KTUM
- Tatum, New Mexico; United States;
- Broadcast area: Southeast New Mexico; West Texas;
- Frequency: 107.1 MHz
- Branding: B 107 The Blaze

Programming
- Format: Top 40 (CHR)

Ownership
- Owner: MTD Radio Inc.; (MTD, Inc.);
- Sister stations: KWMW

History
- First air date: 2003
- Call sign meaning: Tatum

Technical information
- Facility ID: 88798
- Class: C1
- ERP: 100,000 watts
- HAAT: 280 meters (920 ft)
- Transmitter coordinates: 32°52′49.2″N 103°41′6.7″W﻿ / ﻿32.880333°N 103.685194°W

Links
- Webcast: Listen live
- Website: www.b107theblaze.com

= KTUM =

KTUM (107.1 FM, "B 107 The Blaze") is an American radio station licensed to serve Tatum, New Mexico, United States. The station, established in 2003, is owned by MTD Radio Inc. and the broadcast license is held by MTD, Inc. KTUM shares a broadcast tower with sister station KWMW.
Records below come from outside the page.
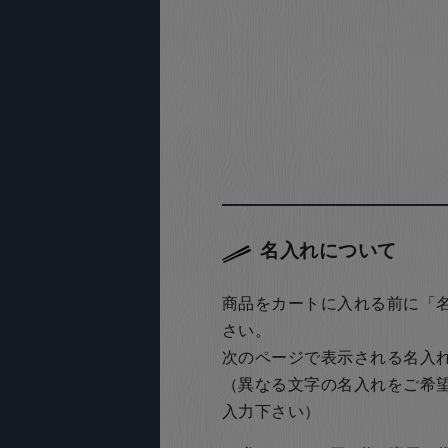
名入れについて
商品をカートに入れる前に「
さい。
次のページで表示される名入
（異なる文字の名入れをご希
入力下さい）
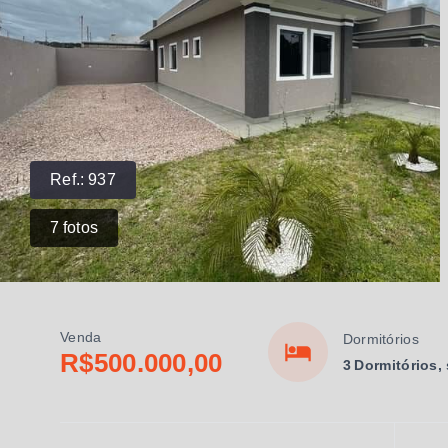
Ref.:
937
7
fotos
Venda
Dormitórios
R$500.000,00
3 Dormitórios,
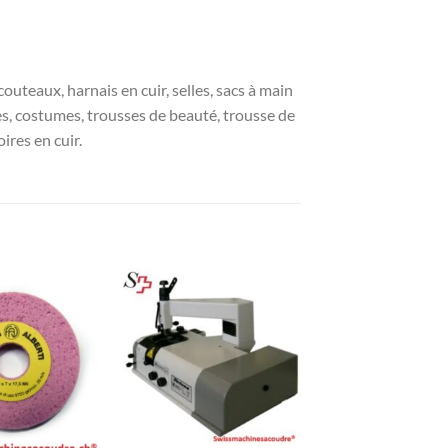
 couteaux, harnais en cuir, selles, sacs à main
es, costumes, trousses de beauté, trousse de
ires en cuir.
+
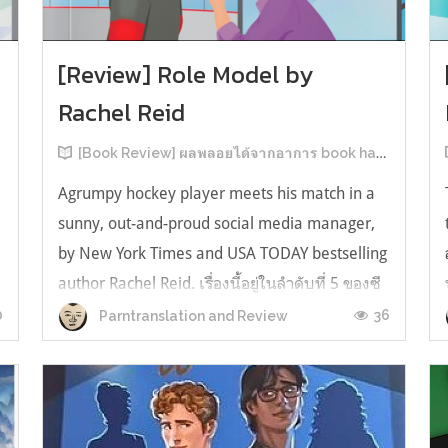
[Review] Role Model by
Rachel Reid
[Book Review] ผลพลอยได้จากอาการ book hangover หลังอ่านสารพัน MM Romance
Agrumpy hockey player meets his match in a
sunny, out-and-proud social media manager,
by New York Times and USA TODAY bestselling
author Rachel Reid. เรื่องนี้อยู่ในลำดับที่ 5 ของซี
รีส์ Game Changer แต่เป็นเรื่องที่ 3 ที่เราหยิบมา
0
36
Parntranslation and Review
อ่าน เพราะเห็นว่าเป็นเรื่องในไทม์ไลน์เดียวกันกับ
TheLong Game ประกอบกั...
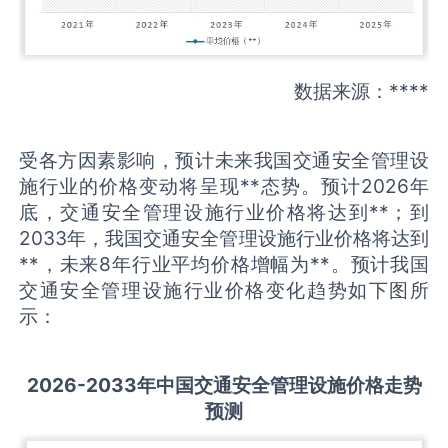
数据来源：****
受各方因素影响，预计未来我国交通安全管理设
施行业的价格变动将呈现**态势。预计2026年
底，交通安全管理设施行业价格将达到**；到
2033年，我国交通安全管理设施行业价格将达到
**，未来8年行业平均价格增幅为**。预计我国
交通安全管理设施行业价格变化趋势如下图所
示：
2026-2033
年中国
交通安全管理设施
价格走势
预测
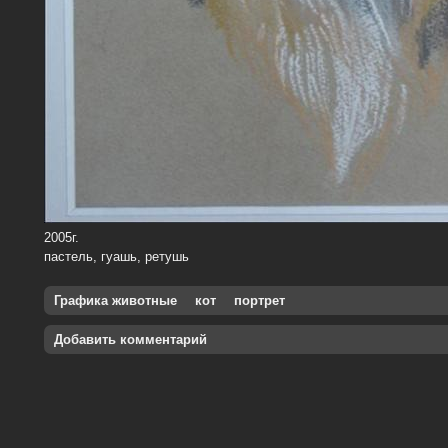
2005г.
пастель, гуашь, ретушь
Графика животные
кот
портрет
Добавить комментарий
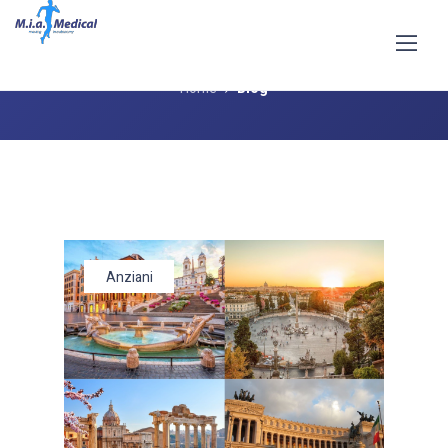
Blog
Home
Blog
Anziani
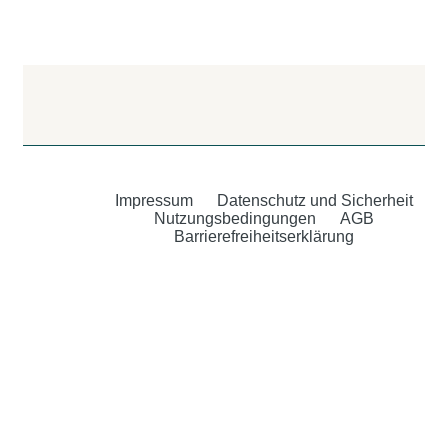
Impressum
Datenschutz und Sicherheit
Nutzungsbedingungen
AGB
Barrierefreiheitserklärung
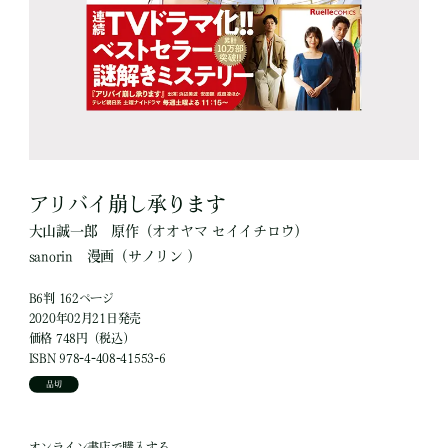
アリバイ崩し承ります
大山誠一郎
原作
（オオヤマ セイイチロウ）
sanorin
漫画
（サノリン ）
B6判 162ページ
2020年02月21日発売
価格 748円（税込）
ISBN 978-4-408-41553-6
品切
オンライン書店で購入する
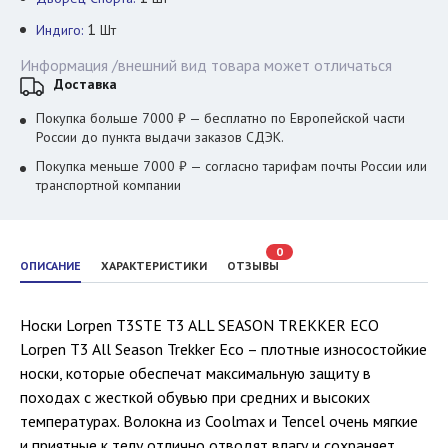
1
Индиго:
Шт
Информация /внешний вид товара может отличаться
Доставка
Покупка больше 7000 ₽ — бесплатно по Европейской части
России до пункта выдачи заказов СДЭК.
Покупка меньше 7000 ₽ — согласно тарифам почты России или
транспортной компании
0
ОПИСАНИЕ
ХАРАКТЕРИСТИКИ
ОТЗЫВЫ
Носки Lorpen T3STE T3 ALL SEASON TREKKER ECO
Lorpen T3 All Season Trekker Eco – плотные износостойкие
носки, которые обеспечат максимальную защиту в
походах с жесткой обувью при средних и высоких
температурах. Волокна из Coolmax и Tencel очень мягкие
и приятные к телу отлично отводят влагу и сохраняет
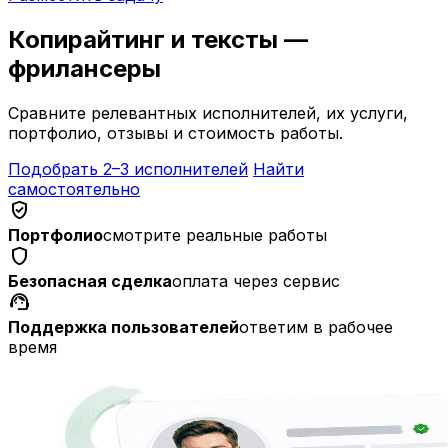
Копирайтинг и тексты —
фрилансеры
Сравните релевантных исполнителей, их услуги,
портфолио, отзывы и стоимость работы.
Подобрать 2–3 исполнителей
Найти
самостоятельно
verified_user
Портфолио
смотрите реальные работы
shield
Безопасная сделка
оплата через сервис
support_agent
Поддержка пользователей
ответим в рабочее
время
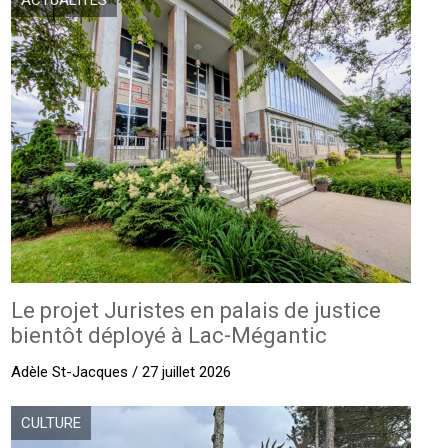
ACTUALITÉS
Le projet Juristes en palais de justice
bientôt déployé à Lac-Mégantic
Adèle St-Jacques / 27 juillet 2026
CULTURE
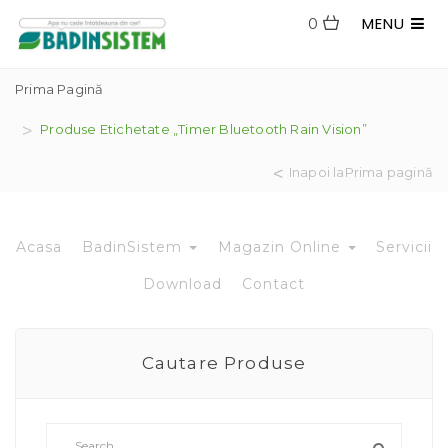
MENU
0
Prima Pagină
Produse Etichetate „timer Bluetooth Rain Vision”
Inapoi laPrima pagină
Acasa
BadinSistem
Magazin Online
Servicii
Download
Contact
Cautare Produse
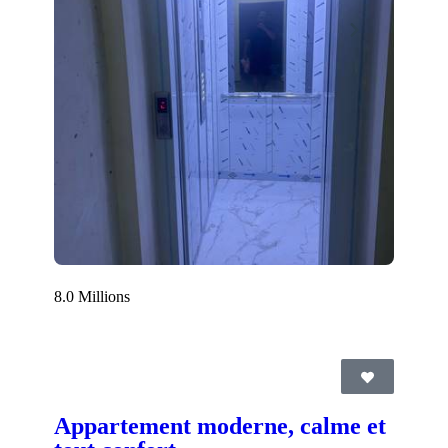
8.0 Millions
Appartement moderne, calme et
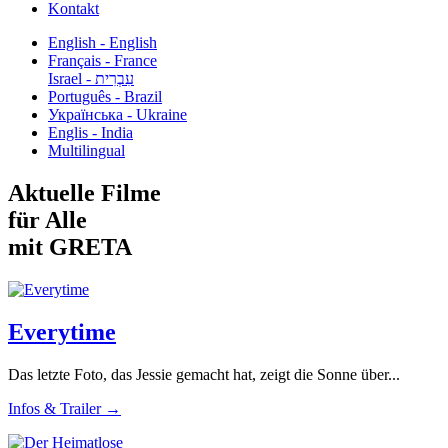
Kontakt
English - English
Français - France
עִבְרִית - Israel
Português - Brazil
Українська - Ukraine
Englis - India
Multilingual
Aktuelle Filme
für Alle
mit GRETA
Everytime
Das letzte Foto, das Jessie gemacht hat, zeigt die Sonne über...
Infos & Trailer →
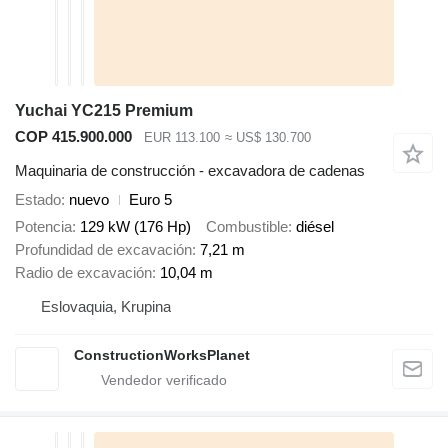
Yuchai YC215 Premium
COP 415.900.000
EUR 113.100
≈ US$ 130.700
Maquinaria de construcción - excavadora de cadenas
Estado
nuevo
Euro 5
Potencia
129 kW (176 Hp)
Combustible
diésel
Profundidad de excavación
7,21 m
Radio de excavación
10,04 m
Eslovaquia, Krupina
ConstructionWorksPlanet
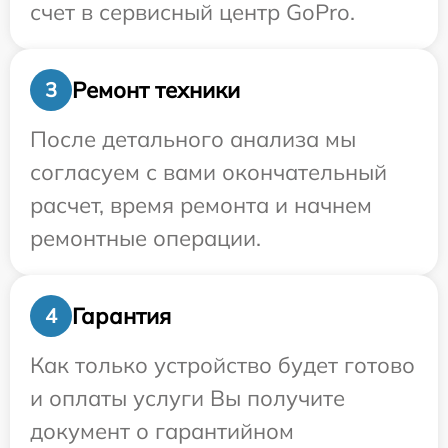
счет в сервисный центр GoPro.
Ремонт техники
3
После детального анализа мы
согласуем с вами окончательный
расчет, время ремонта и начнем
ремонтные операции.
Гарантия
4
Как только устройство будет готово
и оплаты услуги Вы получите
документ о гарантийном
KTUM formerly broadcast an active rock music format that originally featured the satellite-fed "The Nerve" service from Citadel Media. Since the network closed in 2013, KTUM was programmed locally while keeping the "Nerve" brand. KTUM now broadcasts a Top 40 (CHR) format.

==History==

Former branding

This station received its original construction permit from the Federal Communications Commission on November 6, 2000. The new station was assigned the KTUM call sign by the FCC on November 20, 2000. KTUM received its license to cover from the FCC on February 25, 2004.